Big news this week is Pierre Poilievre’s impromptu visit to a far-right protest about the usual stuff. Nobody cared what the protest was about; the discussion was about the wisdom or stupidity Poilievre’s interaction with the radicals.

The Background

In order to understand what’s going on here, we need to dig a bit into the functioning of a modern political party. Incipient leaders, especially for the federal Conservatives. always have a triple agenda that plays out to three different audiences as the election timetable rolls along.

First, Win the Leadership

This is the easy part of the public relations job. A right-wing leader can play to the radicals, as long as he doesn’t make any promises that might come back to haunt him. If the pollical pendulum is swinging to the right, he can win the nomination with the help of the radicals and ignore the more moderate members.

Then, Raise Money

Once he is Leader of the Opposition, he can use that pulpit to make all the business-friendly moves that will fill the party coffers. Business leaders don’t care about the social messaging; they just want regulations eased and taxes lowered. They’re ready to pay for favours they’ll call in later.

Last, Win the Election

Once the writ is dropped, the incipient Prime Minister has to back-track and soft-pedal frantically, because the soft Liberals, the Red Conservatives and the dreaded Undecideds have no use for the Radical Right and their bigoted views.

Poilievre’s Mistake (or not)

Pierre is far ahead in the polls, and maybe he’s getting a little too cocky for his own good. He needs to pay attention to that old election timetable.

He is now at a sweet spot for the Leader of the Opposition. The electioneering hasn’t really ramped up yet. He can play the usual pointing-finger game and rant and rave about anything the government does. He doesn’t have to come up with any answers himself, which is a good thing, because Axing the Tax is not going to play well to many Canadians.  After all, 50% of the voters are of above average intelligence, and they have the smoky whiff of another fiery summer in their nostrils.

The ruling party is just at the point where a lot of high expectations are not looking to be fulfilled, and the populace is tired of the same old same old from a lackluster Prime Minister.

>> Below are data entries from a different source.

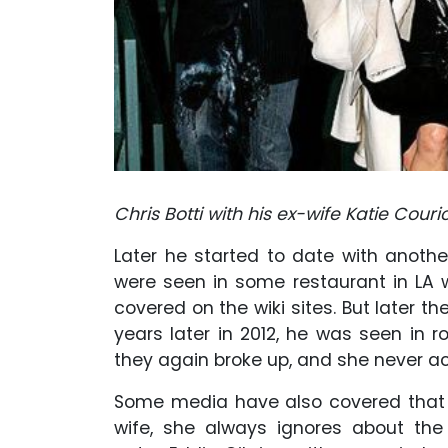
Chris Botti with his ex-wife Katie Couri
Later he started to date with another
were seen in some restaurant in LA w
covered on the wiki sites. But later th
years later in 2012, he was seen in ro
they again broke up, and she never a
Some media have also covered that 
wife, she always ignores about the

Poilievre has proved adroit at switching stories when the time is ripe. The question is whether his play to the radicals at this stage was a misreading of just where on the timeline he sits. Several commentators noticed that he seemed to realize about halfway through the photo op that he had come to the wrong ballroom, and really would rather sit this one out.

The Bottom Line

A year from now when the election gets started, if the Liberals have accomplished anything they can point to with pride and the Conservatives have come up with a platform for voters to critique, I think the polling numbers will tighten up. At the moment, one bad move by either party leader could start the ball rolling in either direction.